WHAT THE TASK ASKS:
Within the listing below, locate all lines containing the word "conduction". Copy each one.

RECORDS SUPPLIED:

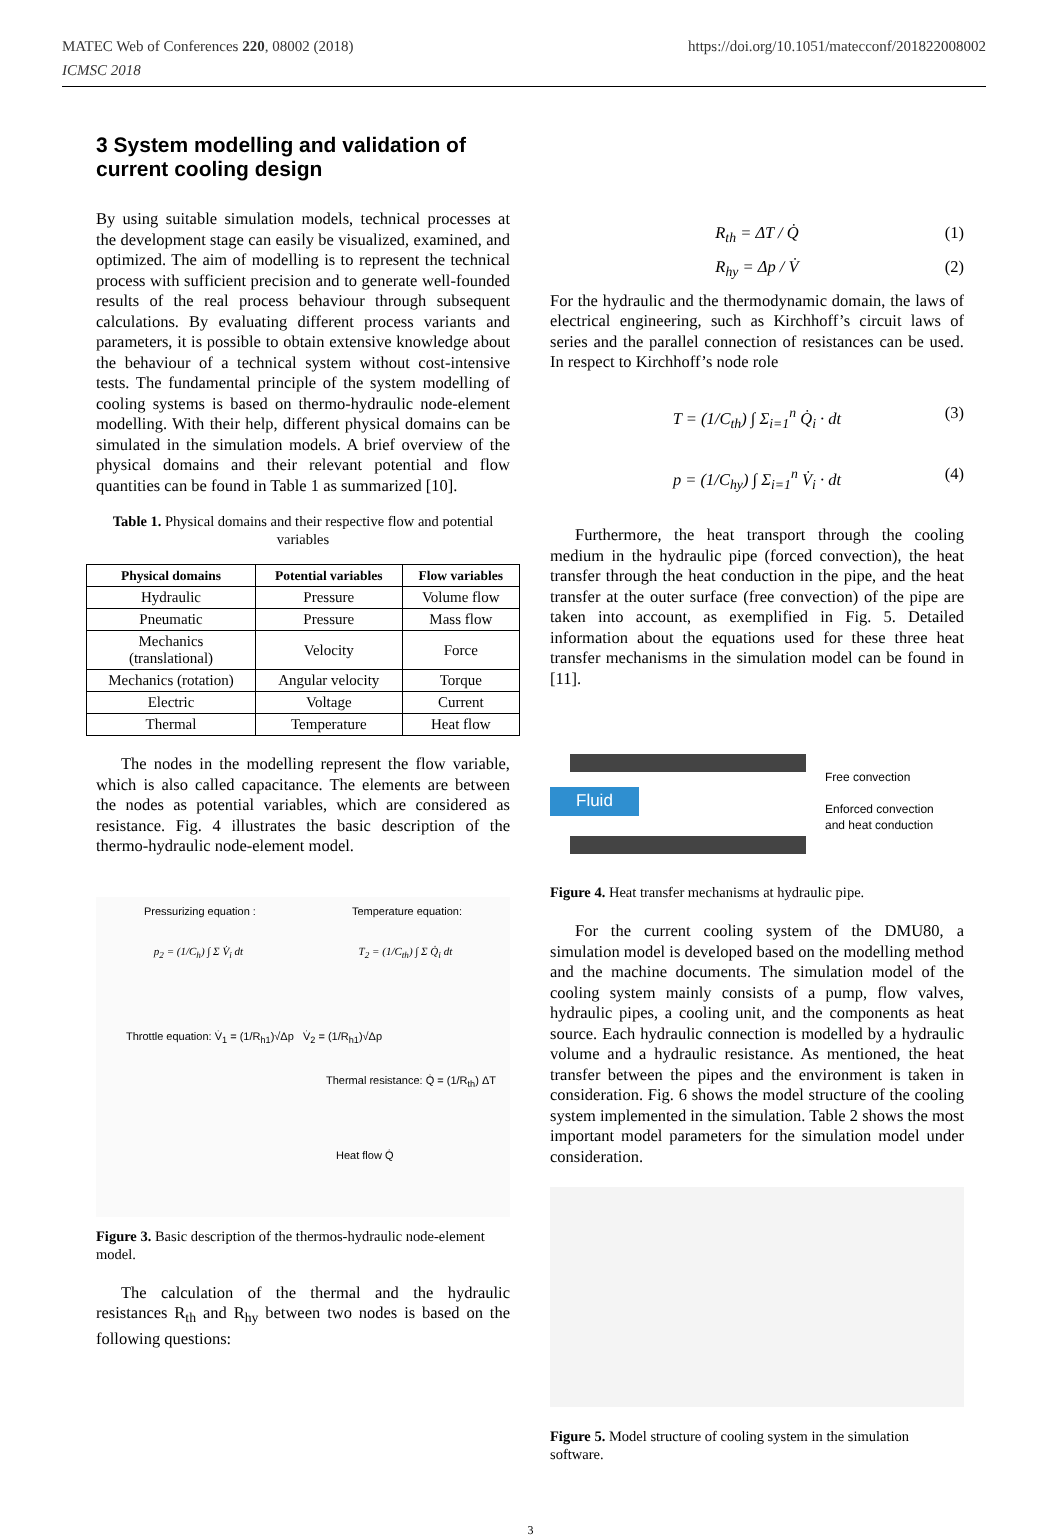MATEC Web of Conferences 220, 08002 (2018)
ICMSC 2018
https://doi.org/10.1051/matecconf/201822008002
3 System modelling and validation of current cooling design
By using suitable simulation models, technical processes at the development stage can easily be visualized, examined, and optimized. The aim of modelling is to represent the technical process with sufficient precision and to generate well-founded results of the real process behaviour through subsequent calculations. By evaluating different process variants and parameters, it is possible to obtain extensive knowledge about the behaviour of a technical system without cost-intensive tests. The fundamental principle of the system modelling of cooling systems is based on thermo-hydraulic node-element modelling. With their help, different physical domains can be simulated in the simulation models. A brief overview of the physical domains and their relevant potential and flow quantities can be found in Table 1 as summarized [10].
Table 1. Physical domains and their respective flow and potential variables
| Physical domains | Potential variables | Flow variables |
| --- | --- | --- |
| Hydraulic | Pressure | Volume flow |
| Pneumatic | Pressure | Mass flow |
| Mechanics (translational) | Velocity | Force |
| Mechanics (rotation) | Angular velocity | Torque |
| Electric | Voltage | Current |
| Thermal | Temperature | Heat flow |
The nodes in the modelling represent the flow variable, which is also called capacitance. The elements are between the nodes as potential variables, which are considered as resistance. Fig. 4 illustrates the basic description of the thermo-hydraulic node-element model.
Pressurizing equation : Temperature equation:
p<sub>2</sub> = (1/C<sub>h</sub>) ∫ Σ V̇<sub>i</sub> dt T<sub>2</sub> = (1/C<sub>th</sub>) ∫ Σ Q̇<sub>i</sub> dt
Throttle equation: V̇<sub>1</sub> = (1/R<sub>h1</sub>)√Δp V̇<sub>2</sub> = (1/R<sub>h1</sub>)√Δp
Thermal resistance: Q̇ = (1/R<sub>th</sub>) ΔT
Heat flow Q̇
Figure 3. Basic description of the thermos-hydraulic node-element model.
The calculation of the thermal and the hydraulic resistances R<sub>th</sub> and R<sub>hy</sub> between two nodes is based on the following questions:
R<sub>th</sub> = ΔT / Q̇ (1)
R<sub>hy</sub> = Δp / V̇ (2)
For the hydraulic and the thermodynamic domain, the laws of electrical engineering, such as Kirchhoff’s circuit laws of series and the parallel connection of resistances can be used. In respect to Kirchhoff’s node role
T = (1/C<sub>th</sub>) ∫ Σ<sub>i=1</sub><sup>n</sup> Q̇<sub>i</sub> · dt (3)
p = (1/C<sub>hy</sub>) ∫ Σ<sub>i=1</sub><sup>n</sup> V̇<sub>i</sub> · dt (4)
Furthermore, the heat transport through the cooling medium in the hydraulic pipe (forced convection), the heat transfer through the heat conduction in the pipe, and the heat transfer at the outer surface (free convection) of the pipe are taken into account, as exemplified in Fig. 5. Detailed information about the equations used for these three heat transfer mechanisms in the simulation model can be found in [11].
Fluid
Free convection
Enforced convection
and heat conduction
Figure 4. Heat transfer mechanisms at hydraulic pipe.
For the current cooling system of the DMU80, a simulation model is developed based on the modelling method and the machine documents. The simulation model of the cooling system mainly consists of a pump, flow valves, hydraulic pipes, a cooling unit, and the components as heat source. Each hydraulic connection is modelled by a hydraulic volume and a hydraulic resistance. As mentioned, the heat transfer between the pipes and the environment is taken in consideration. Fig. 6 shows the model structure of the cooling system implemented in the simulation. Table 2 shows the most important model parameters for the simulation model under consideration.
Figure 5. Model structure of cooling system in the simulation software.
3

WRITTEN ANSWER:
Furthermore, the heat transport through the cooling medium in the hydraulic pipe (forced convection), the heat transfer through the heat conduction in the pipe, and the heat transfer at the outer surface (free convection) of the pipe are taken into account, as exemplified in Fig. 5. Detailed information about the equations used for these three heat transfer mechanisms in the simulation model can be found in [11].
and heat conduction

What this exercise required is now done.